Current TAMID president Leeza Khalif, ‘23, joined her freshman year after hearing about the group from other upperclassmen on campus. As a computer science and business major, Khalif gravitated toward learning more about the intersection of business and technology.

 “Everyone uses TAMID in their own way because each member leaves with a different experience,” Khalif said. 

The membership process starts with a 10-week educational program where new members learn about Israeli businesses and start-ups, investing and consulting. Then students decide between the two tracks offered: consulting and investing, or both.  

Students in the consulting track offer pro-bono consulting to Israeli start-ups. The relationship is mutually advantageous as companies receive recommendations from students, while students gain real business experience.  

Students on the investing track gain experience in the investment industry. They conduct capital market investment research, prepare stock pitches and manage an investment fund. 

Sometimes the students’ ideas come to life.  

Khalif and her group shared an incredible moment. Her eyes lit up while she talked about her recent accomplishment. The start-up they worked with used their work a week later when presenting to their investors. Khalif said one of the reasons the shareholders invested was based on their group’s research. 

Maytal Balaish, ‘22, the director of outreach and relations, felt the consulting track aligned with her passion. She said the opportunity to work directly with Israeli businesses and start-ups in a team environment seemed like her best fit. During her consulting project, Balaish attended meetings with ProdOps, a consulting agency for IT and software services. 

“The project provides us with a unique opportunity to experience the operations behind an Israeli start-up and gain a different perspective of business operations across different cultures,” Balaish said. 

Students graduate with an expanded social network consisting of Lehigh students they may never have met. Finkel said she graduated as a more open-minded and business-oriented person because of the hands-on team environment.

Finkel’s fellowship program experience set TAMID apart from other organizations. She was given the opportunity to intern for a financial technology start-up in Tel Aviv for eight weeks during her sophomore year summer. She believes her experience impacted who she is today. She met new people in a new place while learning a new language and immersing herself in a foreign culture. It’s an opportunity she said she’s beyond grateful for because she doesn’t think there’s another organization on campus with the same possibilities. 

 Balaish said she appreciated the ability to stay connected with Israel, a place she holds close to her heart.

 “Israel is a second home to me,” Balaish said. “My connection to Israel is so important to me, and I get to keep that connection because of TAMID.” 

As a student-run organization, the impact of TAMID on students is the result of its own work.

While all those involved reap the same benefits, Gold said the most important benefactor is the students. The students kickstart their own professional success while growing the success of the companies they work with in Israel.

**Check your understanding**:
1 > Name every person the article on TAMID refers to by name.
2 > Condense the paragraph of the article on TAMID that begins "Finkel's fellowship program experience" into a bulleted list that keeps its main facts.

**Material provided**:
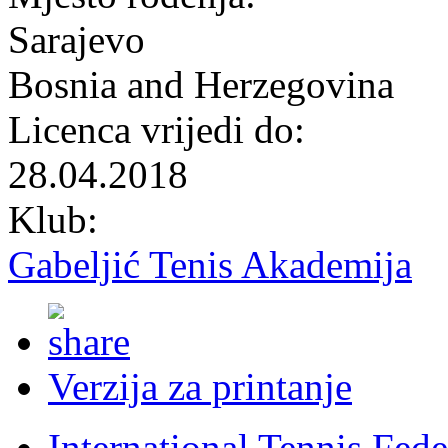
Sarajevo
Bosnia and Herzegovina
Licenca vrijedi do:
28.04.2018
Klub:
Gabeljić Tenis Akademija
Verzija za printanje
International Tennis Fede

---

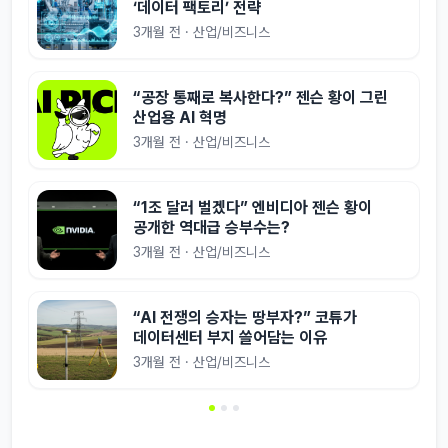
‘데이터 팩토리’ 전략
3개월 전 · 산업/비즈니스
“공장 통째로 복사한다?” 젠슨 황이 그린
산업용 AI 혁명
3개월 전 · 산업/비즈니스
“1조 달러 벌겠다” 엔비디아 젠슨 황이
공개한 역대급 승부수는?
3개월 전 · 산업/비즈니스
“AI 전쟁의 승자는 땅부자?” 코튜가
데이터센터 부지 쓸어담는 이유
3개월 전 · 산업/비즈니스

**Solution list**:
1 >
Leeza Khalif
Maytal Balaish
Finkel
Gold

2 >
- Finkel's fellowship program experience set TAMID apart from other organizations.
- She interned for eight weeks at a financial technology start-up in Tel Aviv during the summer after her sophomore year.
- She believes the experience shaped who she is today.
- She met new people in a new place, learned a new language and immersed herself in a foreign culture.
- She is beyond grateful for the opportunity and doesn't think any other organization on campus offers the same possibilities.